Мучительно напрягая память, пытаешься вспомнить слова, взгляд, скрытую, но угаданную мысль, истинное чувство и с ужасом ощущаешь, как много погребено под бременем ежедневных забот и новостей, наваливающихся на тебя, как многое ушло, промелькнув в калейдоскопе суетных мелочей и кажущихся важными формальностей – столь мизерных сейчас, с горы времени, а тогда – угнетающих, остерегающих и разделяющих… А сколько было в твоей судьбе тех, которые смотрят с портретов – порой весело, лукаво, порой – предостерегающе сурово, порой – официально: с карточек, увеличенных с паспортов и партбилетов.
Мы, стоящие близко и идущие рядом, преступно нелюбопытны и амикашонски легкомысленны: привет, пока, до встречи, как дела, завтра брякну… И – некуда, разве что в могилу… Застывшие в граните родные, близкие, теплые лица и руки, и звуки голоса, возникающие со страниц книги, слова – слышанные тобою, сказанные тебе – ставшие цитатами.
И через годы – со страниц биографий, предисловий – узнавать то, что не удосужился узнать лично, и то, чего никогда не было, или было, да не так… А может, издали виднее. И все же когда-то надо рассказать, какими ты их видел, идя рядом, какими сохранил в памяти.
Я вспоминаю три поколения кинематографистов, если можно так сказать, первого, второго и третьего призыва – 20-х, 30-х и 50-х годов, – с которыми мне пришлось работать и заканчивать свой путь в кино. К первым я отношу Эйзенштейна, Пудовкина, Кулешова, Довженко. Ко второму «призыву» – Пырьева, Чиаурели, Ромма, Райзмана, которые заявили себя в 30-е годы, и, наконец, советская, так называемая «новая волна».

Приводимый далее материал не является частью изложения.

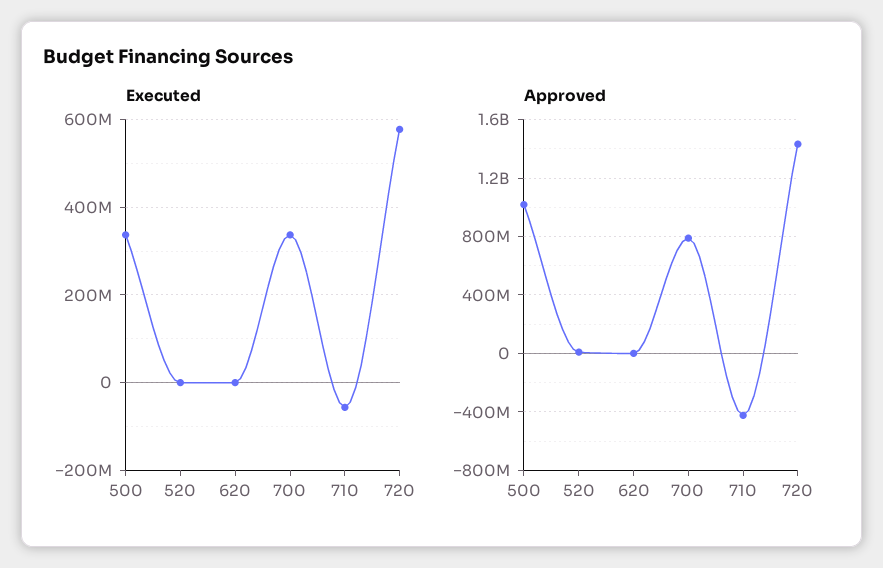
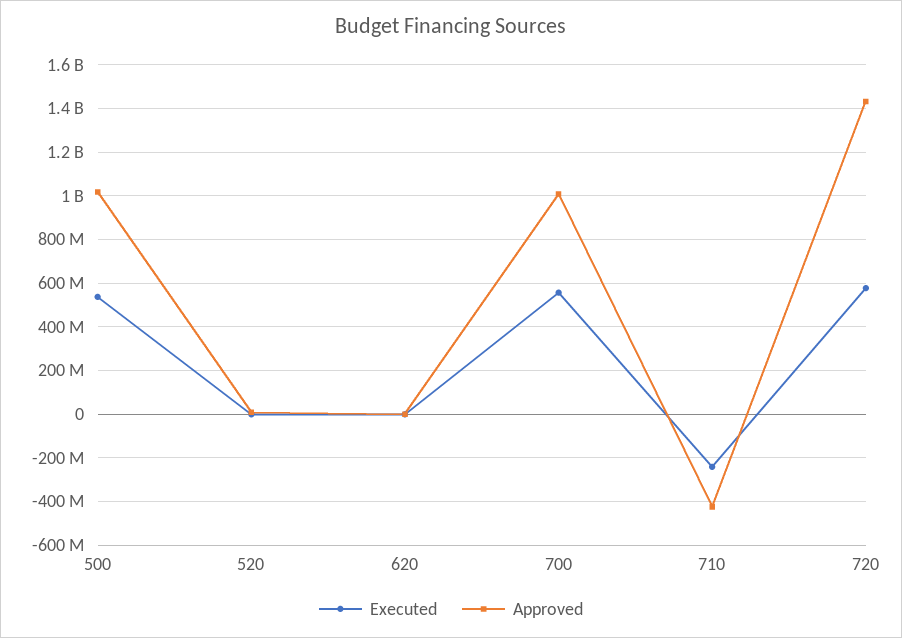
Executed, 500: 340000000 -> 550000000
Executed, 700: 340000000 -> 550000000
Executed, 710: -60000000 -> -250000000
Approved, 700: 800000000 -> 1000000000

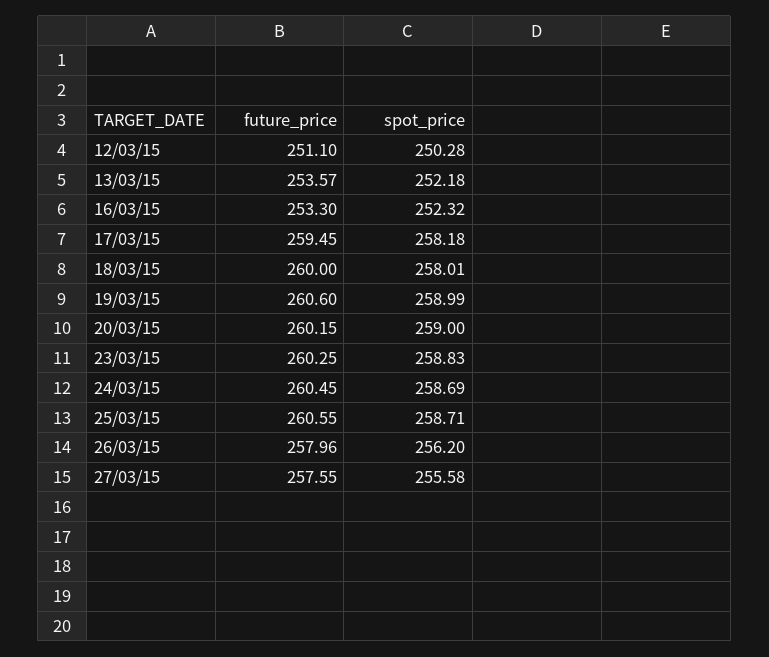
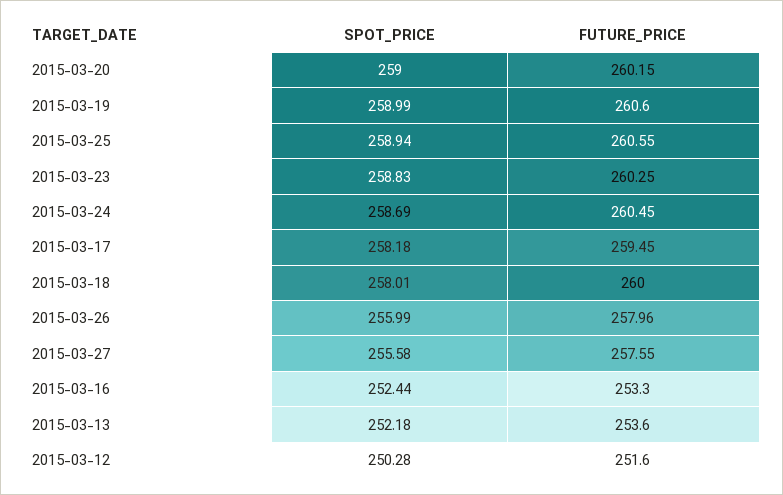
future_price, 12/03/15: 251.1 -> 251.6
future_price, 13/03/15: 253.57 -> 253.6
spot_price, 16/03/15: 252.32 -> 252.44
spot_price, 25/03/15: 258.71 -> 258.94
spot_price, 26/03/15: 256.2 -> 255.99

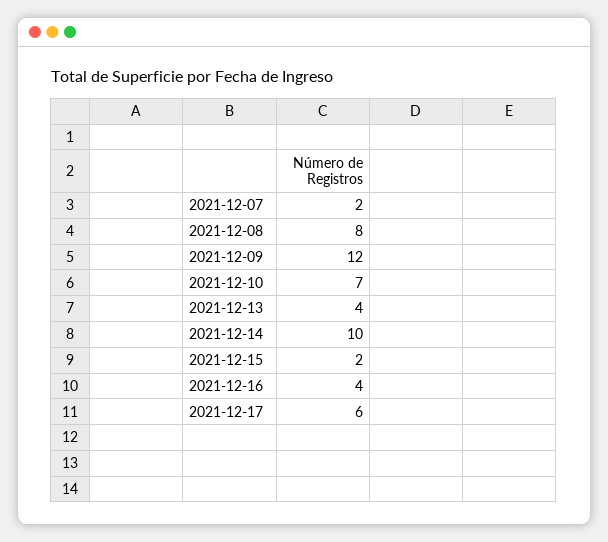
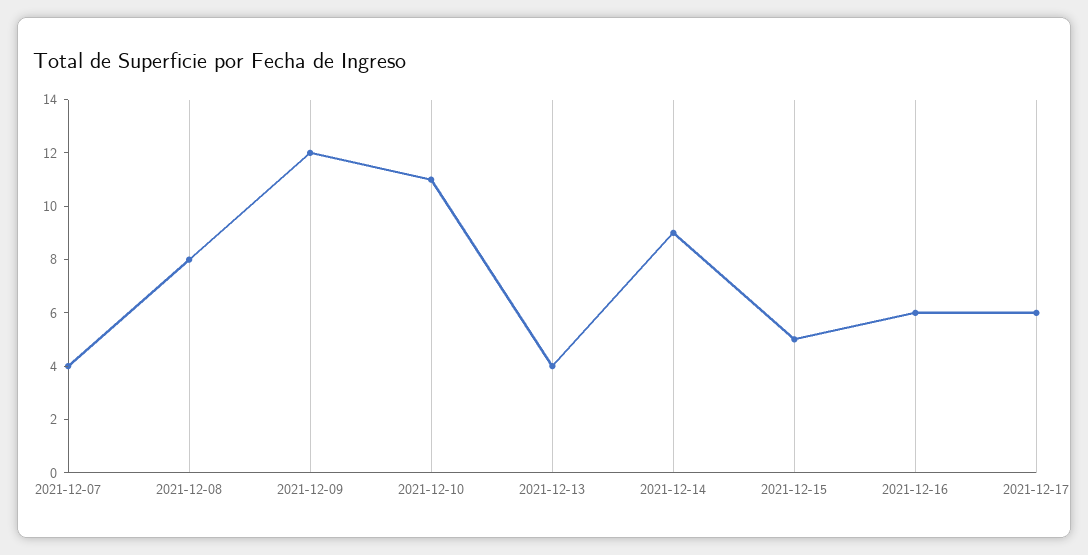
2021-12-07: 2 -> 4
2021-12-10: 7 -> 11
2021-12-14: 10 -> 9
2021-12-15: 2 -> 5
2021-12-16: 4 -> 6

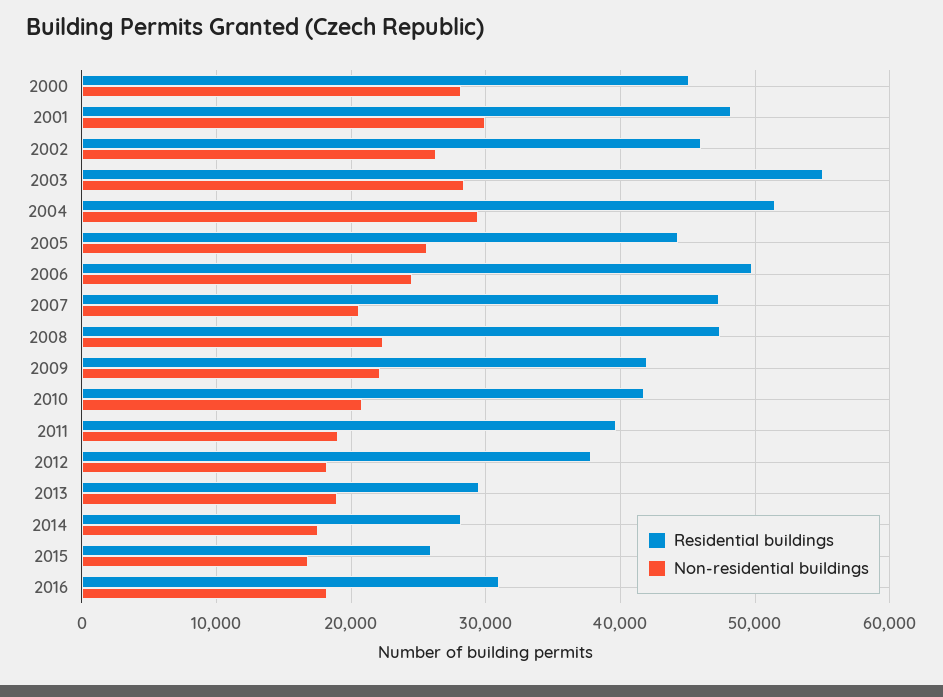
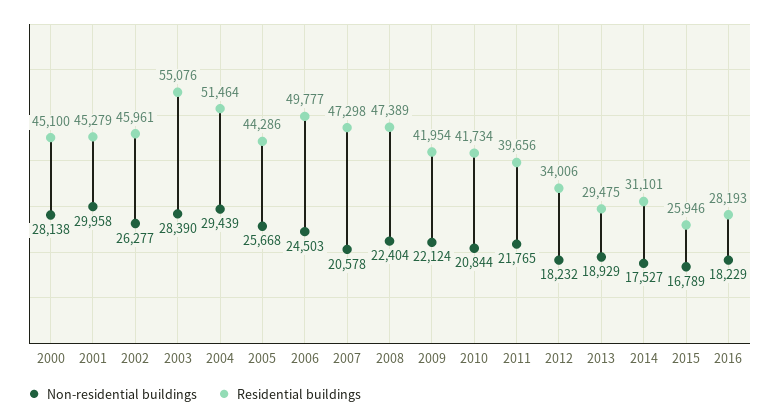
Residential buildings, 2001: 48000 -> 45279
Non-residential buildings, 2011: 19000 -> 21765
Residential buildings, 2012: 38000 -> 34006
Residential buildings, 2014: 28000 -> 31101
Residential buildings, 2016: 31000 -> 28193

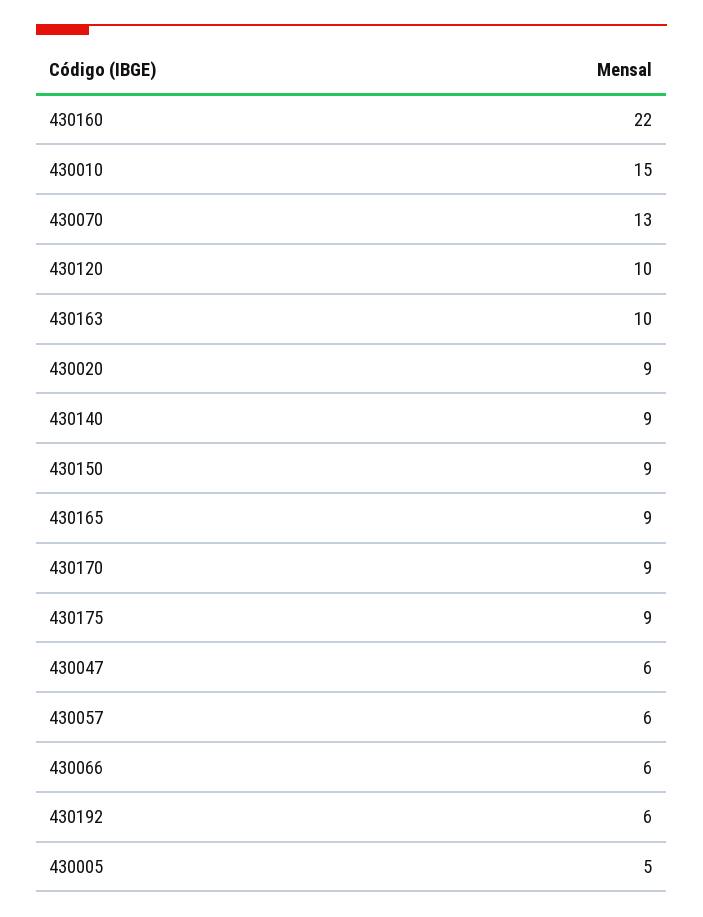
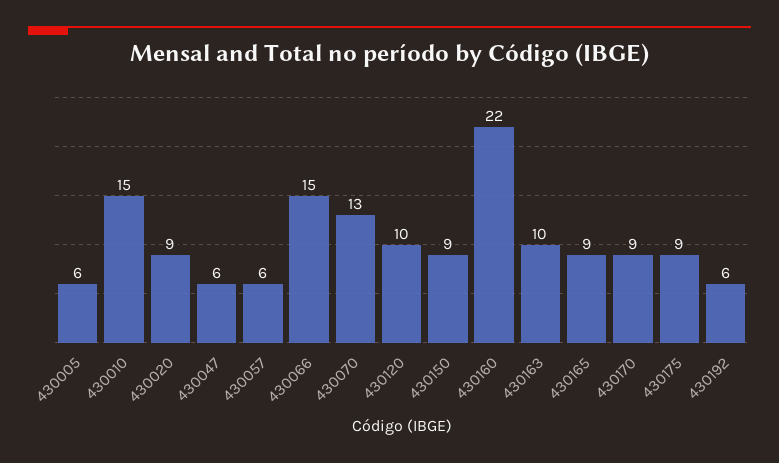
430140: 9 -> none
430066: 6 -> 15
430005: 5 -> 6

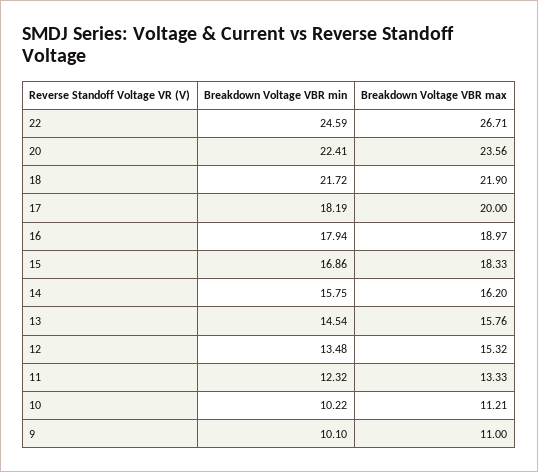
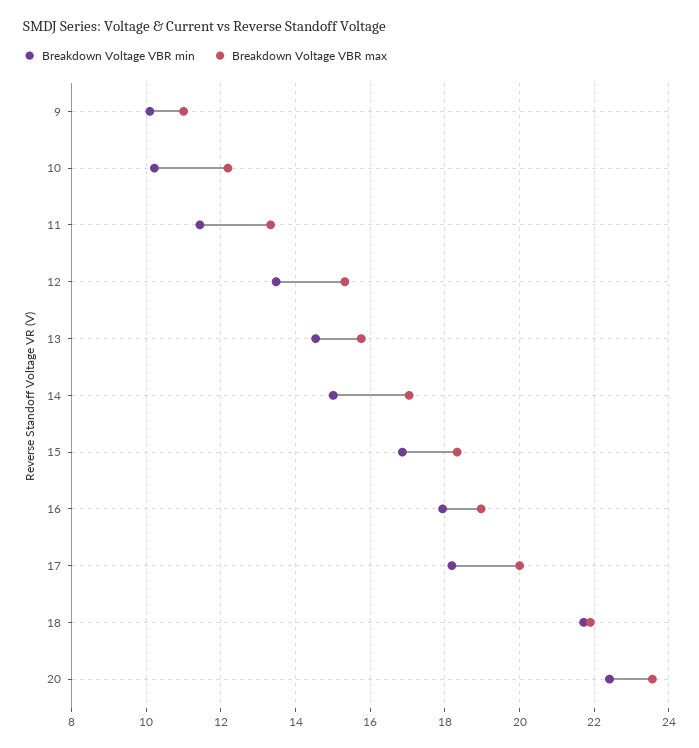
Breakdown Voltage VBR min, 22: 24.59 -> none
Breakdown Voltage VBR max, 22: 26.71 -> none
Breakdown Voltage VBR min, 14: 15.75 -> 15
Breakdown Voltage VBR max, 14: 16.2 -> 17
Breakdown Voltage VBR min, 11: 12.32 -> 11.4
Breakdown Voltage VBR max, 10: 11.21 -> 12.2

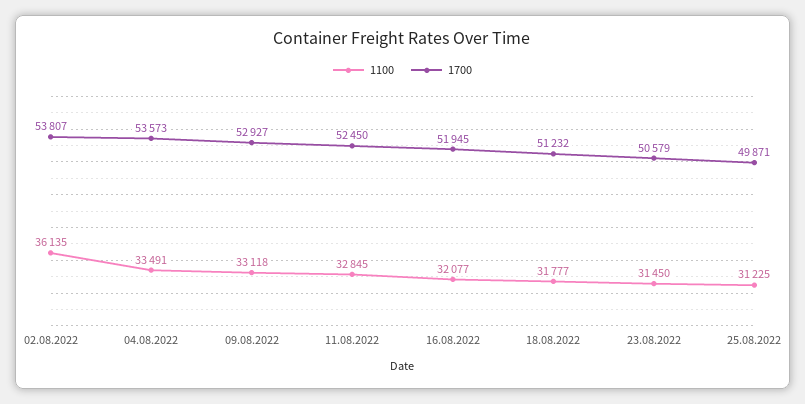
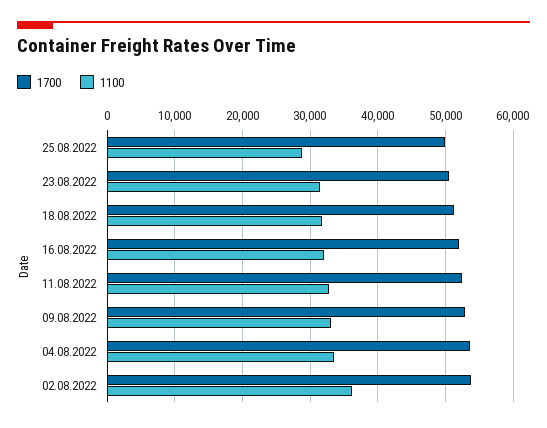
1100, 25.08.2022: 31225 -> 29000

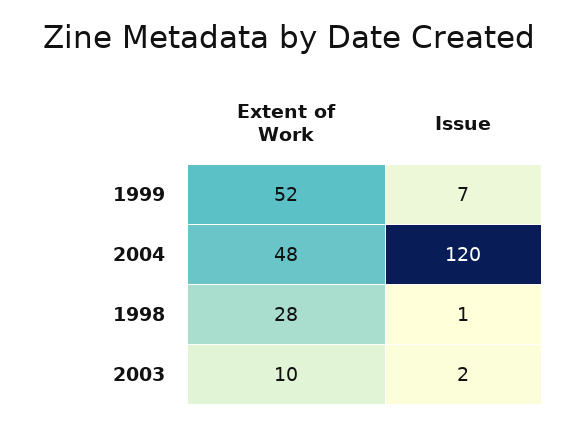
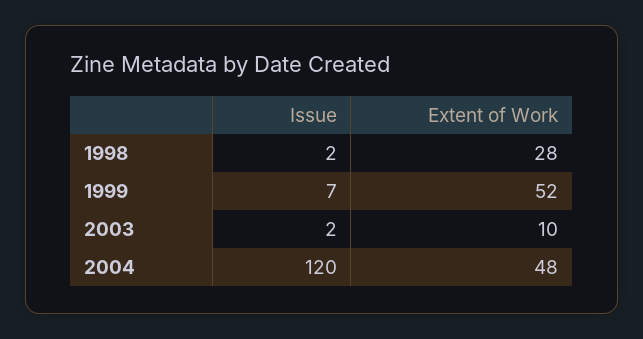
Issue, 1998: 1 -> 2

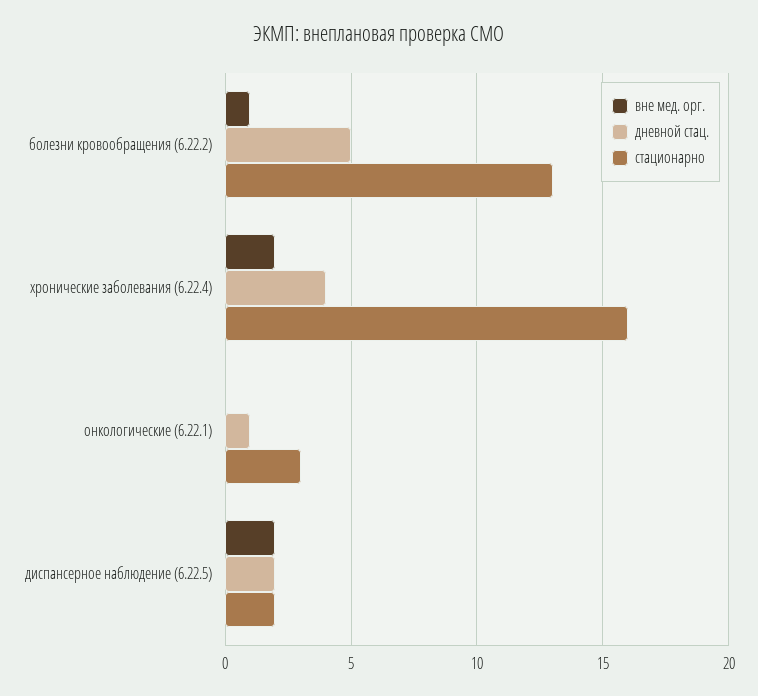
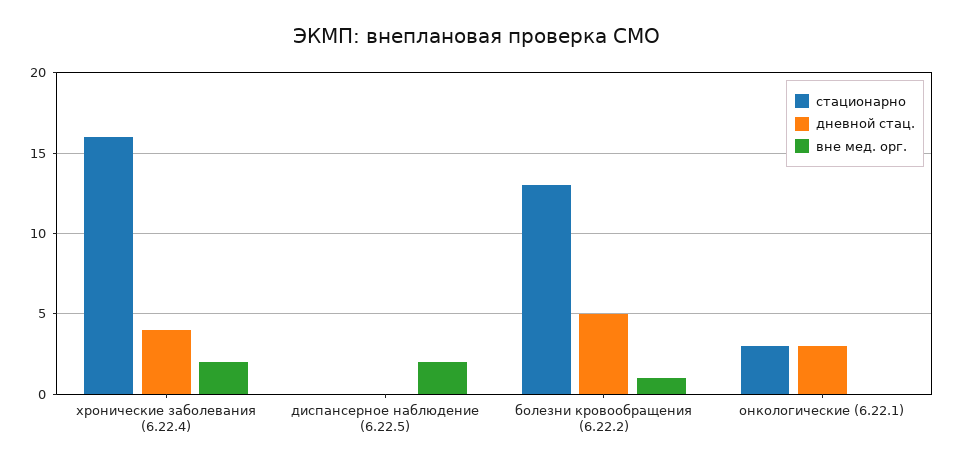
дневной стац., онкологические (6.22.1): 1 -> 3
дневной стац., диспансерное наблюдение (6.22.5): 2 -> 0
стационарно, диспансерное наблюдение (6.22.5): 2 -> 0

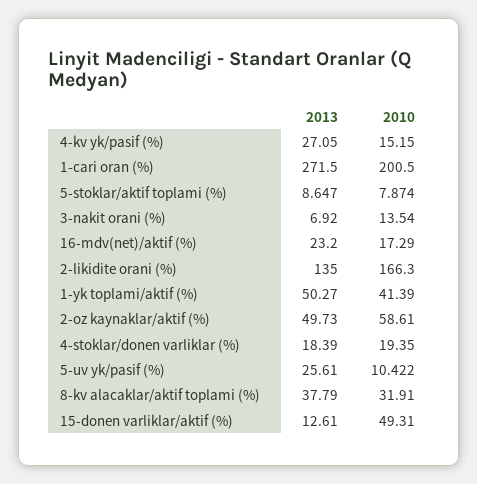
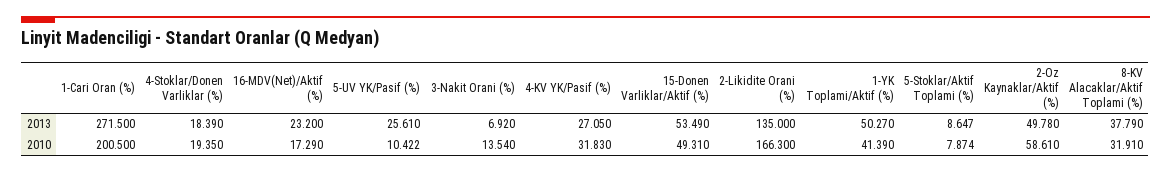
2010, 4-kv yk/pasif (%): 15.15 -> 31.83
2013, 2-oz kaynaklar/aktif (%): 49.73 -> 49.78
2013, 15-donen varliklar/aktif (%): 12.61 -> 53.49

Землепроходцы, открывшие новый мир кинематографа, проложившие пути ему на десятилетия: Эйзенштейн, Пудовкин, Довженко – Эйзен, Лодя, Сатко, как их называли друзья и как их звали за глаза. В кино тяготеют к именам уменьшительным: меня до шестидесяти лет кличут Жозей, Арнштама – Лелей, а Блеймана – Микой, причем и после шестидесяти. А вот Эйзенштейна никто не называл Сережей, всегда – Сергеем Михайловичем, а за глаза – Эйзеном. Каждый из этих китов кинематографа являл собой огромный конгломерат талантов, необходимый именно для кинематографического синтеза.
Эйзен – художник, философ, искусствовед, педагог, в двадцать пять лет (!) создавший кинематографическую Одиссею – «Броненосец».
Пудовкин – актер, критик, спортсмен, оратор, танцор, ученый.
Довженко – писатель, режиссер, художник, сценарист, градостроитель, садовод, военный корреспондент.
Палитра их была многогранной и многоцветной. Душа – страдающая, аналитический ум, темперамент революционный. Недостатки – крупные и порой гибельные.
Все они революционеры, экспериментаторы, неугомонные, пристрастные и ищущие. Эйзен и Довженко – острословы, снайперы шутки.
Такими же чертами отличались не только три звезды первой величины, но и их созвездие.
Учитель и одногодок – Лев Кулешов – сценарист, художник, педагог, охотник.
Боря Барнет – актер, боксер, гусар, шутник.
Гриша Александров – актер, режиссер, дипломат и шармер, создатель первого «революционного» фильма, как говорили про «Веселых ребят», фантазер, перед которым Хлестаков меркнет.
Коля Шенгелая – поэт, режиссер, оратор, охотник, лучший тамада Грузии.
Козинцев и Трауберг, полные разнообразных талантов, которых хватило бы на шестерых режиссеров.
Второе поколение – их погодки, но утвердившие себя уже в звуковую эру.
Чиаурели – скульптор, художник, актер.
Ромм – скульптор, сценарист, публицист, педагог.
Герасимов – талантливейший актер, педагог, худрук, министр.
Пырьев – актер, самоучка, георгиевский кавалер, великий организатор и темпераментный режиссер.
Каждый – загадка, личность.
Иван
Иван. Так его звали за глаза. «Иван придет». «Иван добьется». «Иван покажет им». «Иван рванул речугу». «Иван отменил съемку». «Видели материал Ивана?»
В глаза друзья звали его Ваня или Иван Александрович, и только, кажется, один Большаков называл его «товарищ Пырьев».